Category Baseline Slowest Ratio
Signing (local, no network) RSA-2048: 13.7 ms RSA-4096: 92.2 ms 6.75×
Signing with LTV B-B: 13.6 ms B-LTA: 473.7 ms 34.9×
Algorithm ECDSA P-256: 5.6 ms RSA-4096: 92.2 ms 16.3×
Competitor (vs iText 9) iText: 4.9 ms SimpleSign: 13.7 ms 2.78×
Validation 1 sig: 233 μs 5 sigs: 1.25 ms 5.4×
Deferred (Prepare) Direct: 14 ms Def. Prepare: 27 μs 524× faster
I/O byte[]: 13.3 ms FileStream: 14.0 ms 1.05×
Inspection 1 sig: 209 μs 10 sigs: 2.09 ms 10×

Recommendations

  1. Use ECDSA P-256 for new deployments — 2.4× faster than RSA-2048 with equivalent security
  2. Always use PSS over PKCS#1 v1.5 — zero performance cost, better security
  3. Deferred signing is ideal for HSM/remote-key scenarios — PrepareAsync is 524× faster than direct sign
  4. FileStream saves memory (24%) at negligible speed cost — use for large documents
  5. Concurrency gains are limited on consumer hardware — the RSA op is CPU-bound per core
  6. Inspection is fast — use PdfSignatureInspector when you only need metadata (no crypto)
  7. SimpleSign vs iText 9: SimpleSign is 2.8× slower on direct signing but uses 35% less memory and is pure-managed (no native dependencies, AOT-compatible). For server-side signing with HSMs, SimpleSign's deferred mode (27 μs prep) is competitive for all but the most throughput-demanding scenarios.

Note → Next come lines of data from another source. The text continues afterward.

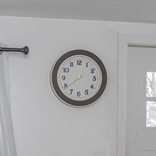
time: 12:38
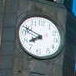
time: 7:48
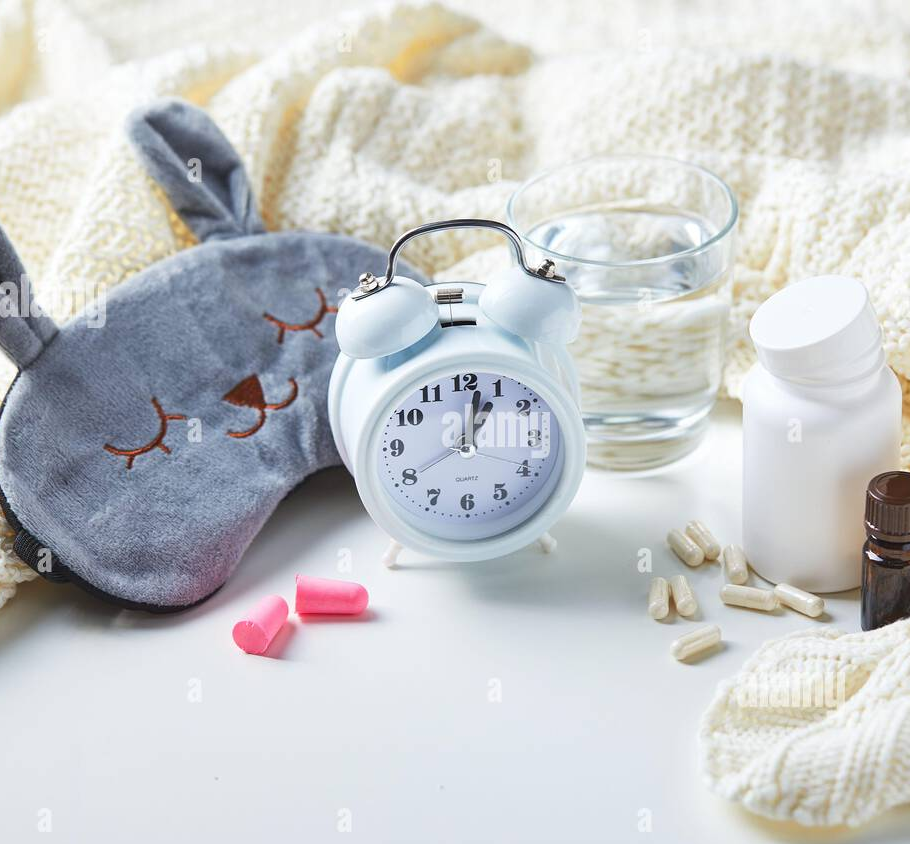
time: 1:01
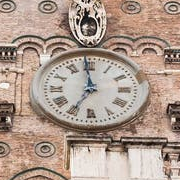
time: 6:59
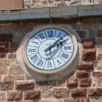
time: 2:07
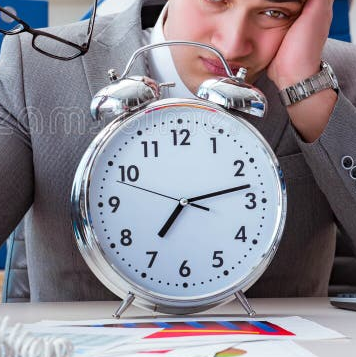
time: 7:13
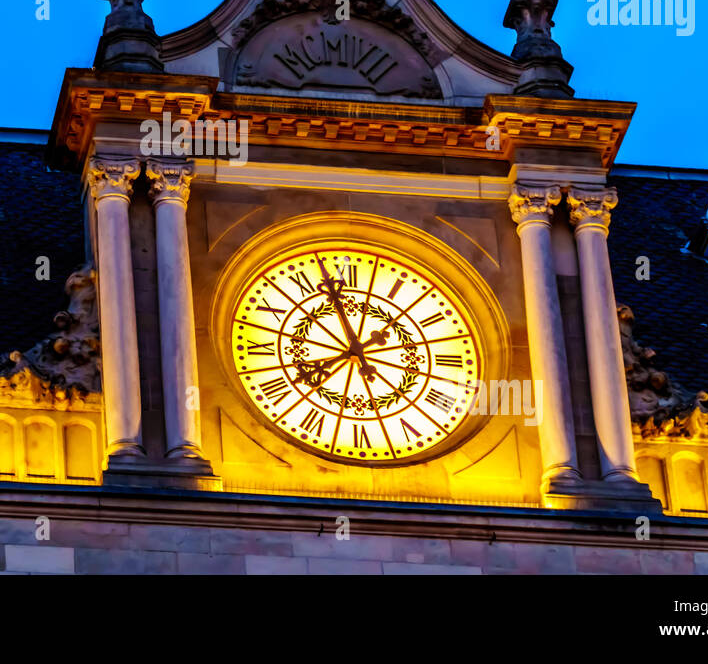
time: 7:57
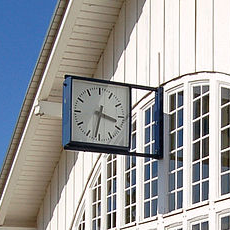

Running the Benchmarks Yourself

# All benchmarks (net10.0)
cd bench
dotnet run -c Release --project SimpleSign.Benchmarks --framework net10.0 -- --job short

# Compare with .NET 8
dotnet run -c Release --project SimpleSign.Benchmarks --framework net8.0 -- --job short

# Filter to a specific suite
dotnet run -c Release --project SimpleSign.Benchmarks -- --job medium --filter "*Feature*"
dotnet run -c Release --project SimpleSign.Benchmarks -- --job medium --filter "*Algorithm*"
dotnet run -c Release --project SimpleSign.Benchmarks -- --job medium --filter "*Pss*"
dotnet run -c Release --project SimpleSign.Benchmarks -- --job medium --filter "*Competitor*"

The full result files are in bench/BenchmarkDotNet.Artifacts/results/ or BenchmarkDotNet.Artifacts/results/ — GitHub-flavored markdown, CSV, HTML, and JSON.